Representing the CRC at the opening ceremony, professor John Lovett reflected on the increasingly difficult task confronting those on the frontline of plant biosecurity, compounded by the rapid movement of people and products across the globe, with the vagaries of a changing climate adding further complexity.
"The call to arms for the scientific community to work together to counter these threats is as great as ever,” he said.
The event was the first time the APPS conference was presented by a partnership, with the Plant Biosecurity CRC bringing a diversity of disciplines, people and purpose to the occasion.
Approximately 70 staff members, students and partners in PBCRC attended the event, 31 of whom either presented, chaired sessions or facilitated workshops.
The CRC booth provided a popular meeting place for participants, the media and friends to gather.
The CRC featured strongly in the student awards, taking out second and third place in the presentation category, (Francesco Martoni and Shakira Johnson respectively) while Emily Lancaster took out second prize in the poster sessions.

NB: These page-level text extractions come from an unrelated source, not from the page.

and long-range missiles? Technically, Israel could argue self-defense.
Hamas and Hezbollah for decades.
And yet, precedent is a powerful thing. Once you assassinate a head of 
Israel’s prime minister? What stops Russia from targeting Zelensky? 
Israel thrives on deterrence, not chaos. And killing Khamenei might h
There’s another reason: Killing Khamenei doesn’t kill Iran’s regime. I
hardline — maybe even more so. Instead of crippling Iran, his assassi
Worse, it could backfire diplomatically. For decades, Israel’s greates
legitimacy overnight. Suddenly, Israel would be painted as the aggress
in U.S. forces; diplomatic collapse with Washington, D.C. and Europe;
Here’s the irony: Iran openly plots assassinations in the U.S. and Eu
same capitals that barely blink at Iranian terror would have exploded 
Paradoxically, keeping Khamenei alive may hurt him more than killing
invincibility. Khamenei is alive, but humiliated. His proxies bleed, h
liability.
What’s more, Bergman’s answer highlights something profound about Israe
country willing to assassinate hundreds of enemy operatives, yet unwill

From a CRC perspective the collaboration with APPS provided greater exposure of its science and in particular provided an opportunity for its younger scientists and students to engage directly with the plant pathology community, including end-users in government and the private sector.
The Plant Biosecurity CRC also used the conference to announce the upcoming National Science Exchange: Biosecurity built on science, for agriculture and the environment, to be held in Melbourne from May 29-31 next year.
More details about SX18 will be available in the coming months.
The CRC executive and organising committee thanked all staff, students, partners and sponsors for their support and involvement in making the event happen.
Research co-ordinator, and unofficial 'artist in residence', Juanita Watters kept the Twittersphere amused with her depiction of talks in cartoon form!